Let’s rewind time a bit and take a look at the successful restructuring of British Airlines in 1984.
British Airlines is the largest airline of the UK. With over 50,000 employees, this airline was seen as dangerously oversized. After the oil crises of the 1970s, the airline suffered massive financial losses and a resulting bad reputation. In 1981, Lord King, a new chairperson, was brought into the fold; ultimately shedding light on the inefficient operation of the company and the tremendous need for change.
Unfortunately, it was inevitable that the change would come at the cost of a large number of employees. The workforce was set to be reduced from 59,000 down to 39,000. This is where communication became imperative – before King began announcing dismissals he prepared employees for the change, announcing his intent and reasoning in the beginning. This transparency shielded British Airline from any backlash and negativity that may have occurred if he did not choose to communicate freely and honestly throughout the course of the change.
4. Reinforce and remind
When it comes to a large change, it is natural for all parties involved to want to see immediate results. In fact, if a change is not noted immediately, there is a chance that people may decide the change is not working and withdraw support. While that craving for instant gratification is expected, individuals may need to admit to themselves that these processes take time. An adjustment period is necessary for both the company and its employees. Staff will need to transition psychologically, to adjust to new processes and let go of old methods.
The one thing to be careful of is getting mislead by early success. While initial progress is inspiring, what is actually necessary is for the change to hold up through time. For this to happen, employees need to stay committed to the new processes. In many instances, this means the values of the individual must change as well. A negative mindset does not inspire success: staff must see the need for change and truly commit to the process to become an asset to the organization.

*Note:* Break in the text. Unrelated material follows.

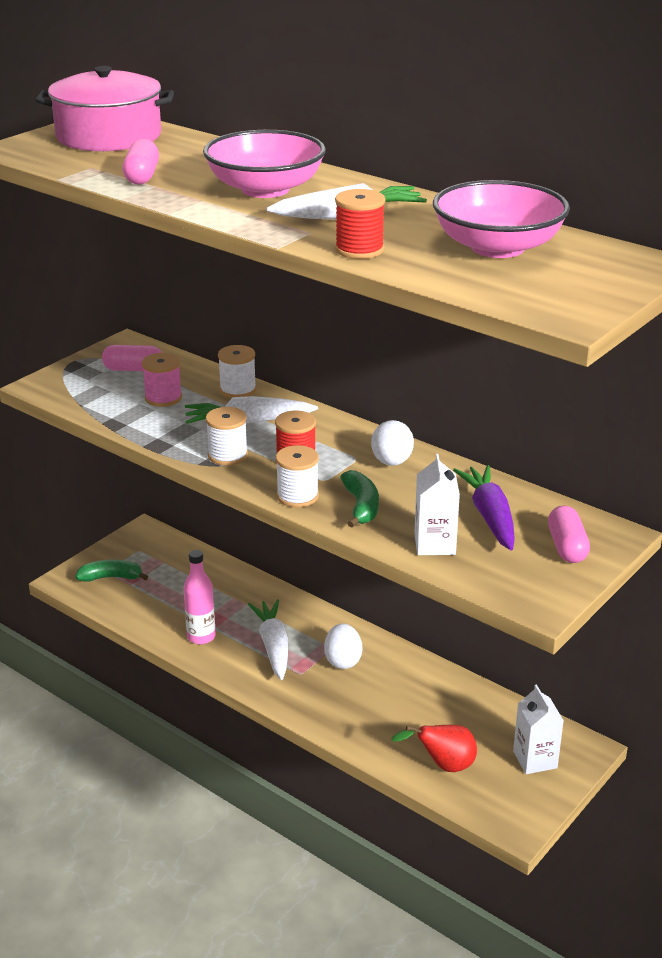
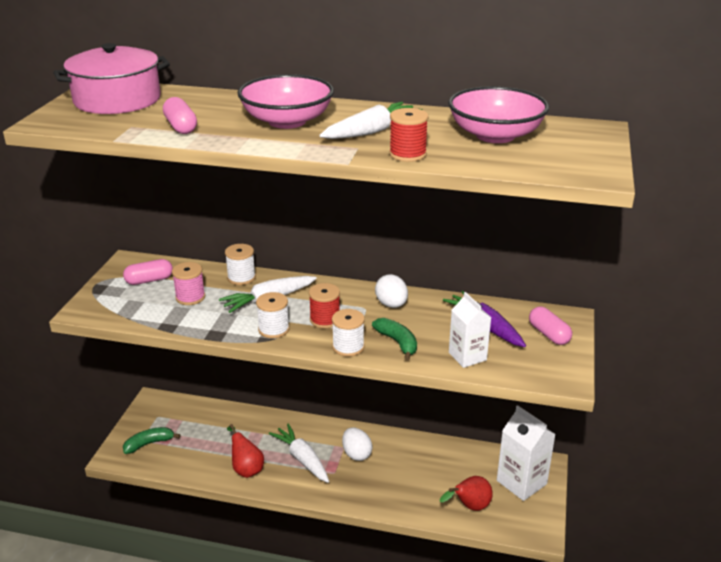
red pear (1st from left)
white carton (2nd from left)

5. Encourage employee feedback
Every employee wants a chance to be heard. One of the biggest causes for unengaged and pessimistic employees is the lack of an outlet for concerns. A channel for employees to offer feedback is crucial, even more so during an organizational change. During change, only 20% readily volunteer new ideas and thoughts. When employees have a place to share their concerns it becomes a positive way to express themselves, rather than gossiping, venting and complaining in secrecy. There are several ways to make sure your employees have a voice:
- Employee surveys – question the way they feel about current and upcoming changes
- Employee suggestion box or online suggestion/discussion forum on your intranet – hear their grievances and their suggestions for improvement
- Town meetings – many people feel more confident expressing themselves in group settings
- Open door policy – management should encourage their team to share their ideas without fear
A channel for feedback benefits both the company and staff – individuals will feel more valued and less helpless during the transition, and the organization is privy to honest accounts of the change initiative – enabling them to attack and solve small grievances before they become larger issues.
The idea of an organizational change can be a daunting one, especially for the employees involved. The key is to focus on the end result. Positivity begins with the right mindset so it is important to make sure your employees stay informed, comfortable and onboard as the transition takes hold. Throughout this period, sharing your vision and putting employees first will be the first steps to a successful future for your organization.